## 文書抜粋
────────────────────

相次ぐハイジャック事件の陰に、あのスペクターが暗躍している事が分かった。
壊滅したはずの犯罪集団が、また息を吹き返したのだ。
手掛かりを掴んだCIAは、MI6とジェイムズ・ボンドに協力を要請する。
ボンドは、テキサスの砂漠に王国のごとく存在するビズマーカー牧場に潜入するが……。

解説

ガードナー・ボンドの第二作。
相変わらず簡潔な文体で、内容も映画寄りな為か、小説としてはどうしても物足りなさを感じてしまいます。
高見浩氏の翻訳が良いのが救いで、それがなければ読むのが辛かったと思います。

ボンドも、ヒロインであるシーダーも、ロジャー・ムーアの007映画的な軽さが感じられ、どうもしっくりきません。
あのフェリックス・ライターの娘であるというシーダーの設定も、ボンドが歳を取った事を強く意識させてしまい、興ざめな感があります。

────────────────────

## 記載項目
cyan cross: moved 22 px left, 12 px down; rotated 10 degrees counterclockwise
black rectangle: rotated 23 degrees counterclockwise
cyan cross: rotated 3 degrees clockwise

────────────────────

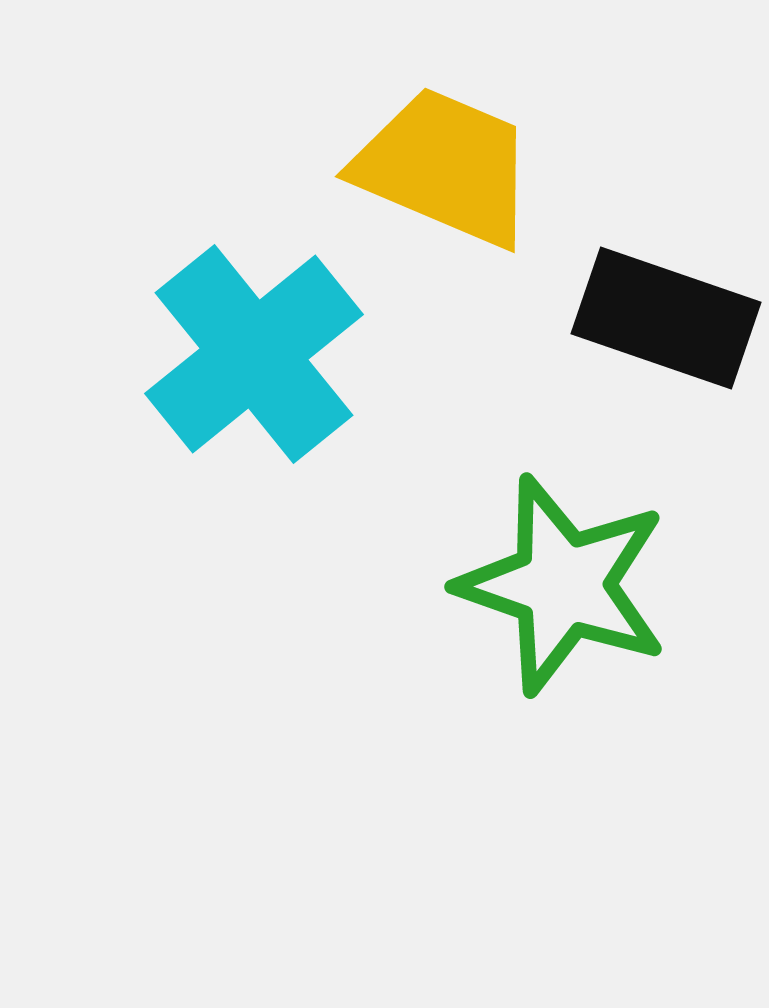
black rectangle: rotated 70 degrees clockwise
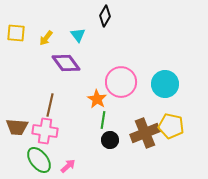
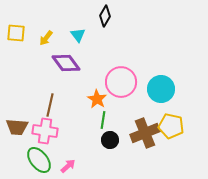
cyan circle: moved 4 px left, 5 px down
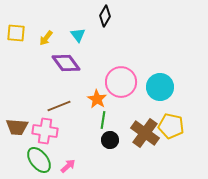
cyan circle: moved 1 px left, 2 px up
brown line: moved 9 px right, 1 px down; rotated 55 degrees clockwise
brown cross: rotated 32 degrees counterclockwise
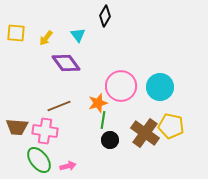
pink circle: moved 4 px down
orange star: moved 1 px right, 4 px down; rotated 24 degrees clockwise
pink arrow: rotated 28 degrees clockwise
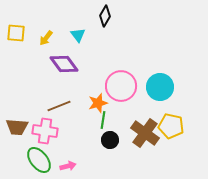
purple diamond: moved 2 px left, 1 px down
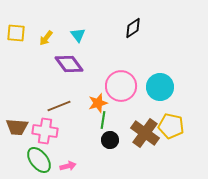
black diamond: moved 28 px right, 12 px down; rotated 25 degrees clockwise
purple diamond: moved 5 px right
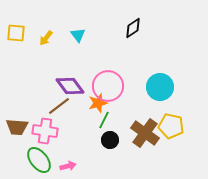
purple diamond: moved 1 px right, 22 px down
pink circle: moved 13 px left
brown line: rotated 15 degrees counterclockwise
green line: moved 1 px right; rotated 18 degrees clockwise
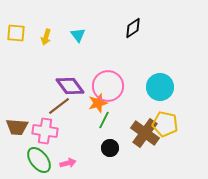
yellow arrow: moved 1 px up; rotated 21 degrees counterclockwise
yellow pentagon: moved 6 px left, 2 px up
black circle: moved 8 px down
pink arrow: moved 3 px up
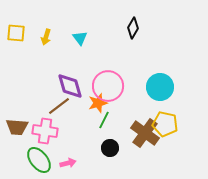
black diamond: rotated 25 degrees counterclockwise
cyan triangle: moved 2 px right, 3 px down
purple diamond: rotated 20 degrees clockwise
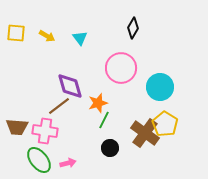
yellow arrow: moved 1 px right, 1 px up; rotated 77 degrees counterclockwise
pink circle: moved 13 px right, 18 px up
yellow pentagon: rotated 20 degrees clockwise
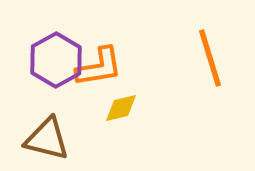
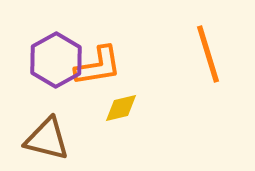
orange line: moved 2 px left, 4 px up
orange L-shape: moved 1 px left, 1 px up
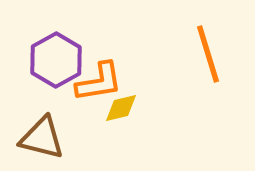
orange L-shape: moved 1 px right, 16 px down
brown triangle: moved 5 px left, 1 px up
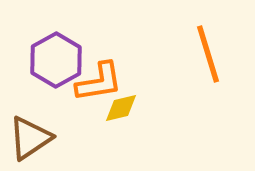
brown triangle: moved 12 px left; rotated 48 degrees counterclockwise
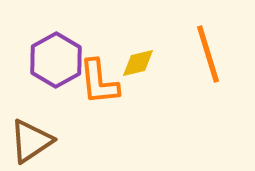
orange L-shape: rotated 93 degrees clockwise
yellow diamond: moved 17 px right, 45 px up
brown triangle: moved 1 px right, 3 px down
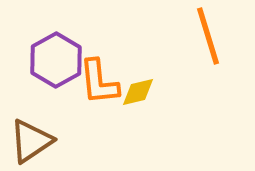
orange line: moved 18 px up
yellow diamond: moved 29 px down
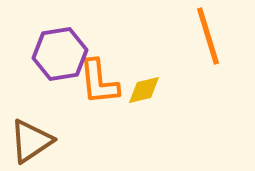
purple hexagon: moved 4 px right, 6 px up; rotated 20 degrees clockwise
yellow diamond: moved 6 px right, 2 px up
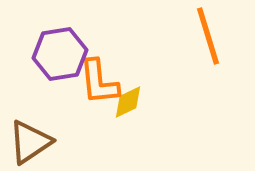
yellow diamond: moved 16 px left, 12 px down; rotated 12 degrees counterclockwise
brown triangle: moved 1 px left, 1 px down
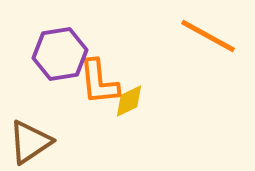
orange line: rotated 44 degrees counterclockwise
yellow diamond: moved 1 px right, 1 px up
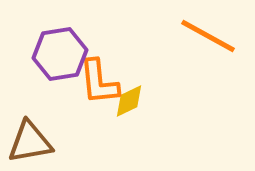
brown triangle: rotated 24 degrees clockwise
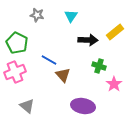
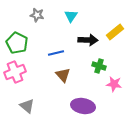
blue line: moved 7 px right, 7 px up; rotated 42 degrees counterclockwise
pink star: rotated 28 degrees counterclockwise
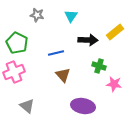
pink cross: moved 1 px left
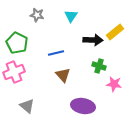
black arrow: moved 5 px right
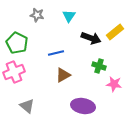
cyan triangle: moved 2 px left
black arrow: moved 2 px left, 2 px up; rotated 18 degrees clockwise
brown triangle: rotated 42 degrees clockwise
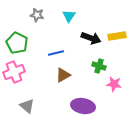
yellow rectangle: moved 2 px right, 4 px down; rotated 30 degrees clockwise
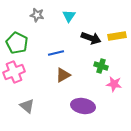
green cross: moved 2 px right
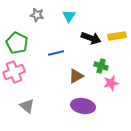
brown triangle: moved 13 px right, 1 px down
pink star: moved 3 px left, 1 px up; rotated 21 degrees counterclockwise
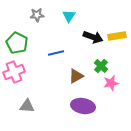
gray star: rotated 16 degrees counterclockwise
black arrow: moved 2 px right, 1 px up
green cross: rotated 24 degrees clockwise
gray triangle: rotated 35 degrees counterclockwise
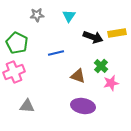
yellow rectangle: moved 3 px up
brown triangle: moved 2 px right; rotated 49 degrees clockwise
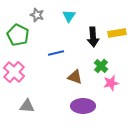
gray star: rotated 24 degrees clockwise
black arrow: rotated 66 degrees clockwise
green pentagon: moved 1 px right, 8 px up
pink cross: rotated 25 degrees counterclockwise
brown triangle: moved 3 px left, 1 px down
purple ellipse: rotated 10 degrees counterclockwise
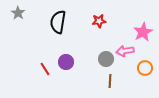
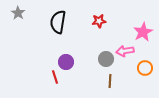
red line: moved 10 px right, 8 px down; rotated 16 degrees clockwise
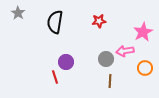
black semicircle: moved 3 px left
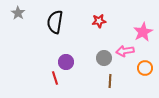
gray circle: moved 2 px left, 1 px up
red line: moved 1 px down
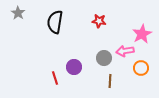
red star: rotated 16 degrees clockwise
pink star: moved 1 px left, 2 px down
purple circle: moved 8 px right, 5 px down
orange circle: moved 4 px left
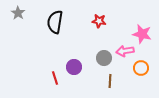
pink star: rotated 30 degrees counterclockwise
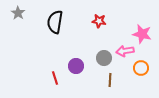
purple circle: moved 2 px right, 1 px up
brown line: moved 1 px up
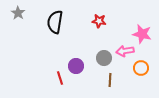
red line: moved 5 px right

────────────────────

## 作業内容
**A.** ボンド小説の紹介文では、ヒロインのシーダーは誰の娘という設定になっていますか。
**B.** ボンド小説の紹介文を、最後の文の後から書き進めてください。
ここに挙げた資料は参照しなくてもかまいません。

## 回答
**A.** フェリックス・ライターの娘です。

**B.**
一方、悪役マーカス・ビズマーカーのキャラクターはとても魅力的で、前作のミュリックも存在感があった事を合わせて考えると、ガードナー、悪役の造形は上手いようですな。

プロット的には、スペクターの復活と新しいブロフェルドの正体の謎が見どころなのでしょうが、その狙いがあまり上手くいっているとは思えません。
正体の謎を煽っておきながら、ラストで新しいブロフェルドが呆気なく死んでしまう展開には拍子抜けしてしまいます。